By: Gina Ellis
Can you believe it’s already March? You know what that means! The August 1steffective date for the Truth In Lending/RESPA Integrated Mortgage Disclosure rules is on the horizon.
With that, here are 5 things to consider now before the effective date:
1. Many smaller community banks decided not to implement the use of a shopping list for service providers after the RESPA changes in 2010. However, considering the new rules for calculating tolerance violations, it may be more beneficial for the bank to provide a shopping list. When the bank provides a shopping list and the borrower selects a required provider not on the list, the tolerance is unlimited. If the bank chooses not to provide a shopping list, all the required provider fees are subject to a zero tolerance.
2. You also need to review any fees paid to affiliated and unaffiliated service providers. The definition of ‘affiliate’ differs between RESPA and the new integrated rules, thus you will need to determine the direct or beneficial ownership interest for any affiliates and whether or not the Affiliated Business Arrangement Disclosure under RESPA is required. You should include fees paid to an affiliate on your shopping list to ensure you are aware of them even though they are calculated at zero tolerance. If the borrower chooses another provider, the fee will not be subject to any tolerances.
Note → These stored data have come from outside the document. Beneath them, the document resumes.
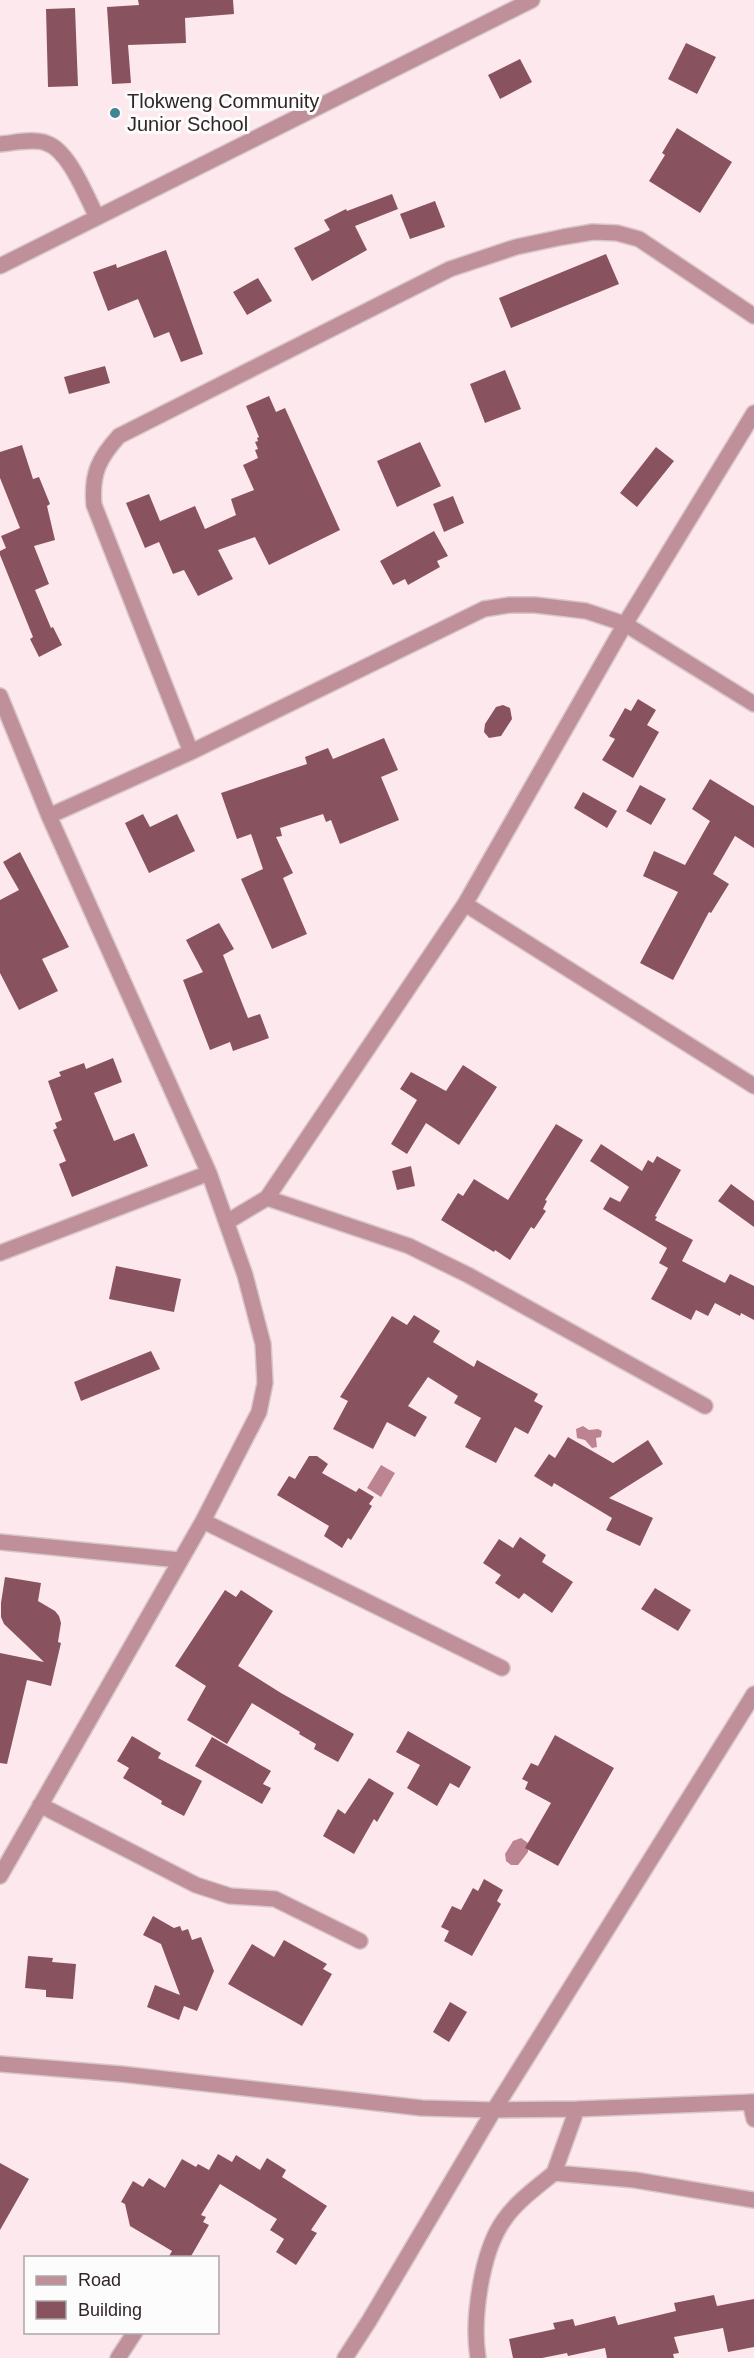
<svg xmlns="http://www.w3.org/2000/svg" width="754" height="2358" viewBox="0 0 754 2358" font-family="Arial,sans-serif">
<rect width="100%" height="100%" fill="#fde9ed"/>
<path fill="#bc8390" d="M 583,1426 L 589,1430 L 598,1429 L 602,1431 L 601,1437 L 596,1438 L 597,1447 L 592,1448 L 585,1440 L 577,1438 L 576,1429 Z
M 381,1465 L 395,1473 L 381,1497 L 367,1488 Z
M 521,1838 L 528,1843 L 528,1852 L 518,1865 L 511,1865 L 506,1861 L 505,1854 L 513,1841 Z"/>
<path fill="#88535f" d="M 138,0 L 233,0 L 234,14 L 185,18 L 186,43 L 128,45 L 131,83 L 112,84 L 107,7 L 139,5 Z
M 75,8 L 78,86 L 48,87 L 46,9 Z
M 686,43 L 716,57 L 697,94 L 668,79 Z
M 520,59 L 532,82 L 500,99 L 488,75 Z
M 677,128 L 732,162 L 700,213 L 649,181 L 665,155 L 662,153 Z
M 392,194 L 398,209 L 355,226 L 367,250 L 312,281 L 294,248 L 330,230 L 324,220 L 346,209 L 347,211 Z
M 435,201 L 445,227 L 410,239 L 400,214 Z
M 166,250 L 203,354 L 181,362 L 169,332 L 154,338 L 138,299 L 108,311 L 93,272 L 116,264 L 117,268 Z
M 606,254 L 619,284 L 511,328 L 499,298 Z
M 258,278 L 272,301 L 247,315 L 233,292 Z
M 105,366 L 110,383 L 69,394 L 64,377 Z
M 505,370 L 521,409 L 485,423 L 470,384 Z
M 269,396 L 276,412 L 285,408 L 340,530 L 269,565 L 255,537 L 218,550 L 233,579 L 198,596 L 184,570 L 173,574 L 159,542 L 145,548 L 126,503 L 149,494 L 160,521 L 195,506 L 205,529 L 236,515 L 231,499 L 254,490 L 243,465 L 258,458 L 255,450 L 258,449 L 255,442 L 258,441 L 257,438 L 259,437 L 246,406 Z
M 420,442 L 441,486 L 397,507 L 377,461 Z
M 22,445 L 33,479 L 39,477 L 50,504 L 47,506 L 55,540 L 34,546 L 49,584 L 35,590 L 51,628 L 53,627 L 62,645 L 39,657 L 30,639 L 33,637 L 0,555 L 0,551 L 6,548 L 1,536 L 20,528 L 0,478 L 0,452 Z
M 656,447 L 674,461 L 637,507 L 620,493 Z
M 453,496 L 464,523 L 444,532 L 433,504 Z
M 434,531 L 448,556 L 437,561 L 440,567 L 408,585 L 405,579 L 393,585 L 380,561 Z
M 638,699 L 656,710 L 647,725 L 659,732 L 633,778 L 602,760 L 615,739 L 609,736 L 625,708 L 631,711 Z
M 503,705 L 510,708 L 512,719 L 501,736 L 489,738 L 484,732 L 485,724 L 496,707 Z
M 384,738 L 398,770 L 381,777 L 399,820 L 340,844 L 331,820 L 326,822 L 323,814 L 280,828 L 282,836 L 276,837 L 293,873 L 283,878 L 307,934 L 272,949 L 241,879 L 263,869 L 251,834 L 237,839 L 221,793 L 307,764 L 305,757 L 328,748 L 333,759 Z
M 710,779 L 754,806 L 754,848 L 735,836 L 713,874 L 729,884 L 711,913 L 709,912 L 673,980 L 640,963 L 678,892 L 643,876 L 654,851 L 685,865 L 710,821 L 692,809 Z
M 640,785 L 666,799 L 651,825 L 626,811 Z
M 583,792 L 617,811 L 607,828 L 574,808 Z
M 143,814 L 150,827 L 177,814 L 195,851 L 149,873 L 125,823 Z
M 20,852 L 69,947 L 42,959 L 58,991 L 19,1010 L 0,973 L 0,900 L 19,890 L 3,862 Z
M 219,923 L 234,949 L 223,955 L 248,1018 L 260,1014 L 269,1038 L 233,1051 L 230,1042 L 210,1050 L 183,980 L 203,972 L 186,940 Z
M 113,1058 L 122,1082 L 94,1093 L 114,1141 L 134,1133 L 148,1166 L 72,1197 L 59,1164 L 66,1161 L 53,1130 L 57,1128 L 55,1123 L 62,1120 L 48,1081 L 61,1076 L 59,1072 L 84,1063 L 86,1069 Z
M 463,1065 L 497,1087 L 459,1145 L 426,1123 L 407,1154 L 391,1144 L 417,1100 L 400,1089 L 411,1072 L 446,1091 Z
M 556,1124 L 583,1140 L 545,1200 L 547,1201 L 543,1209 L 546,1211 L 534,1229 L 531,1227 L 510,1260 L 495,1250 L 494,1252 L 441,1220 L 458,1193 L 463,1196 L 474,1179 L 508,1200 Z
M 601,1144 L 642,1171 L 648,1160 L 653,1163 L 657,1156 L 681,1170 L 655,1216 L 657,1217 L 655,1220 L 693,1240 L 682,1261 L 725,1283 L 730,1274 L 754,1286 L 754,1320 L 741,1313 L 740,1316 L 715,1303 L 708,1316 L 696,1310 L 691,1320 L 651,1299 L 668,1268 L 659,1263 L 667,1248 L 603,1209 L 610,1197 L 620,1202 L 629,1187 L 590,1161 Z
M 411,1166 L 415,1186 L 397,1190 L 392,1171 Z
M 731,1184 L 754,1201 L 754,1227 L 718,1201 Z
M 116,1266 L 181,1279 L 174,1312 L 109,1299 Z
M 414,1315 L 440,1331 L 433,1342 L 474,1367 L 477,1360 L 538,1394 L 534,1401 L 543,1406 L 528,1434 L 515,1427 L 496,1463 L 465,1447 L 481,1418 L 454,1403 L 458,1396 L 428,1377 L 408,1406 L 427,1417 L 415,1437 L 387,1422 L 373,1449 L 333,1429 L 348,1401 L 340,1397 L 392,1316 L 407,1325 Z
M 151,1351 L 160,1369 L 81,1401 L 74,1382 Z
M 568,1437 L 613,1463 L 648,1440 L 663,1464 L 609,1498 L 653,1518 L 640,1546 L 606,1530 L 612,1518 L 554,1483 L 552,1487 L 534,1476 L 549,1454 L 555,1458 Z
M 309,1456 L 317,1456 L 328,1464 L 322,1473 L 356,1492 L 359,1488 L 374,1497 L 369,1504 L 372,1506 L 351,1540 L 348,1538 L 342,1548 L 324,1536 L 329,1526 L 277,1495 L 289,1476 L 295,1479 Z
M 520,1537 L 546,1555 L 542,1562 L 573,1582 L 552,1613 L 524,1593 L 519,1599 L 495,1583 L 501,1575 L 483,1563 L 499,1539 L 513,1548 Z
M 5,1577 L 41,1583 L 38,1601 L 55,1611 L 59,1616 L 61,1623 L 58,1642 L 61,1643 L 51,1686 L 27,1680 L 7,1764 L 0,1763 L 0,1653 L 44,1662 L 4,1624 L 1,1617 L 1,1603 Z
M 655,1588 L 691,1610 L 678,1631 L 641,1609 Z
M 225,1590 L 236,1597 L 241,1590 L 273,1611 L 238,1666 L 281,1693 L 354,1734 L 338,1762 L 314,1749 L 316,1744 L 299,1734 L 300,1732 L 252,1703 L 227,1744 L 187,1720 L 206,1686 L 175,1666 Z
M 408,1731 L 471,1767 L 459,1788 L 450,1783 L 437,1806 L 407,1788 L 420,1765 L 396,1752 Z
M 555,1735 L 614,1768 L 558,1866 L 525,1848 L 551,1803 L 525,1789 L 528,1782 L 522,1779 L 531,1763 L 538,1766 Z
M 132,1736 L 161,1753 L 158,1758 L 202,1781 L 184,1816 L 161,1804 L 162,1801 L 123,1778 L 129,1768 L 117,1761 Z
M 212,1737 L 271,1771 L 263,1784 L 271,1788 L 262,1804 L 195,1766 Z
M 369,1778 L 394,1793 L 377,1822 L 374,1819 L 354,1854 L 323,1836 L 338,1809 L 345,1814 Z
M 484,1879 L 503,1890 L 497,1901 L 501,1904 L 472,1956 L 444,1941 L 449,1931 L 441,1927 L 452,1906 L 461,1910 L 473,1888 L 478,1891 Z
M 153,1916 L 174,1928 L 180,1926 L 182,1931 L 188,1929 L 192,1940 L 201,1937 L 214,1971 L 197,2011 L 184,2006 L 179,2020 L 147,2007 L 155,1985 L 180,1995 L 161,1944 L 143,1935 Z
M 284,1940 L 327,1964 L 323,1969 L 332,1974 L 302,2026 L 228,1984 L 252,1944 L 274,1957 Z
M 28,1956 L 53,1958 L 52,1962 L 76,1964 L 73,1999 L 46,1997 L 46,1990 L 25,1988 Z
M 450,2002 L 467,2012 L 449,2042 L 433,2032 Z
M 218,2154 L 232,2162 L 236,2155 L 260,2170 L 267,2158 L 286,2170 L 282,2177 L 327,2206 L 311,2230 L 317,2233 L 296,2265 L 276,2252 L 284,2239 L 270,2230 L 277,2219 L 220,2184 L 201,2215 L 206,2217 L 203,2222 L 209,2225 L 190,2258 L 168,2258 L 172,2251 L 130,2226 L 125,2204 L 121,2202 L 133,2181 L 143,2187 L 149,2178 L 165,2188 L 182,2159 L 196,2167 L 198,2164 L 209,2170 Z
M 0,2163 L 29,2179 L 0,2230 Z
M 714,2295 L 717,2306 L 754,2299 L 754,2347 L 728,2352 L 723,2328 L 674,2337 L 679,2353 L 673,2354 L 674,2358 L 607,2358 L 605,2348 L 568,2356 L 567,2353 L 542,2358 L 513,2358 L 509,2339 L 555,2329 L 553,2323 L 573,2319 L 575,2326 L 615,2316 L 618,2325 L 676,2311 L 674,2303 Z"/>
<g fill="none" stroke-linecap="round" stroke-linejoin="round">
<defs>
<path id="minor" d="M 0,144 C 14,143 33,138 46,143 C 69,150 86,196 97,217
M 0,266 L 532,0
M 0,696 L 49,816 L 209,1173 L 245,1275 L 263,1344 L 265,1383 L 259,1412 L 203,1521 L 0,1876
M 191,752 L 94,505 C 91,474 99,458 119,436 L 450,269 L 516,247 L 563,237 L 593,232 L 617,233 L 639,239 L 754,316
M 49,816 L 191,752 L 484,609 L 510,605 L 535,605 L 586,611 L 625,624 L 754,704
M 465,904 L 754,1086
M 267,1198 L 409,1246 L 468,1275 L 705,1406
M 227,1222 L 267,1198 L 465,904 L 625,624 L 754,413
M 0,1253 L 209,1173
M 203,1521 L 502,1668
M 0,1542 L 179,1560
M 40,1805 L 196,1885 L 230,1896 L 275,1899 L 360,1941
M 0,2064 L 121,2074 L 422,2108 L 494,2110 L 577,2109 L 754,2102
M 750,2102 L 754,2119
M 554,2173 L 577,2109
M 118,2358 L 135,2332
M 345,2358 L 369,2321 L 494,2110 L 754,1694
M 478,2358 C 472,2320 481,2252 504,2220 C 516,2202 537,2187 554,2173 L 635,2180 L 754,2200"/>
</defs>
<use href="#minor" stroke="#d8c6c9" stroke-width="18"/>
<use href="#minor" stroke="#c0909a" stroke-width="15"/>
</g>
<circle fill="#418494" stroke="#fcfcfc" stroke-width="2" cx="115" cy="113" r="6"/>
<g text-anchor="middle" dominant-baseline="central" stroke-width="6" stroke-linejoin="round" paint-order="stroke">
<g font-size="20" fill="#312527" stroke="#fcfcfc" text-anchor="start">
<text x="127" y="101">Tlokweng Community<tspan x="127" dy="23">Junior School</tspan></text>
</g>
</g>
<rect x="24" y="2256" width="195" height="78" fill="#fcfcfc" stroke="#aba6a7" stroke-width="1.5"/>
<rect x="36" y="2276" width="30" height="9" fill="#c0909a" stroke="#aba6a7" stroke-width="1.5"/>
<text x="78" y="2286" font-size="18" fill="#312527">Road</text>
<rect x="36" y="2301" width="30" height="18" fill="#88535f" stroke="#aba6a7" stroke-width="1.5"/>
<text x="78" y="2316" font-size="18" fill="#312527">Building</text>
</svg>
3. Does the bank require owner’s title insurance for all purchase transactions? When title insurance is not required and is disclosed as optional, it will not be subject to any tolerances, even if paid to an affiliate. If your bank is not requiring owner’s title insurance, you will need to make sure this is disclosed as optional on the new loan estimate.
4. You might also consider developing an internal method to calculate tolerances since a comparison chart is not included with the new disclosures. If you have not discussed this with your loan operating software provider, you might consider asking if they will be providing a method to calculate tolerances for each category: zero tolerance, 10% tolerance, as well as charges that can change. If not, you should plan to develop your own procedures internally and determine where in the loan process the comparisons will be made.
5. Have you centralized your mortgage document preparation procedures? Accepting mortgage applications may require specialized training but preparing the required loan estimate and closing disclosures will require intense training and expert knowledge. If you haven’t already, you need to consider centralizing the mortgage disclosure process and identifying specific personnel to receive mortgage applications and prepare the new disclosures.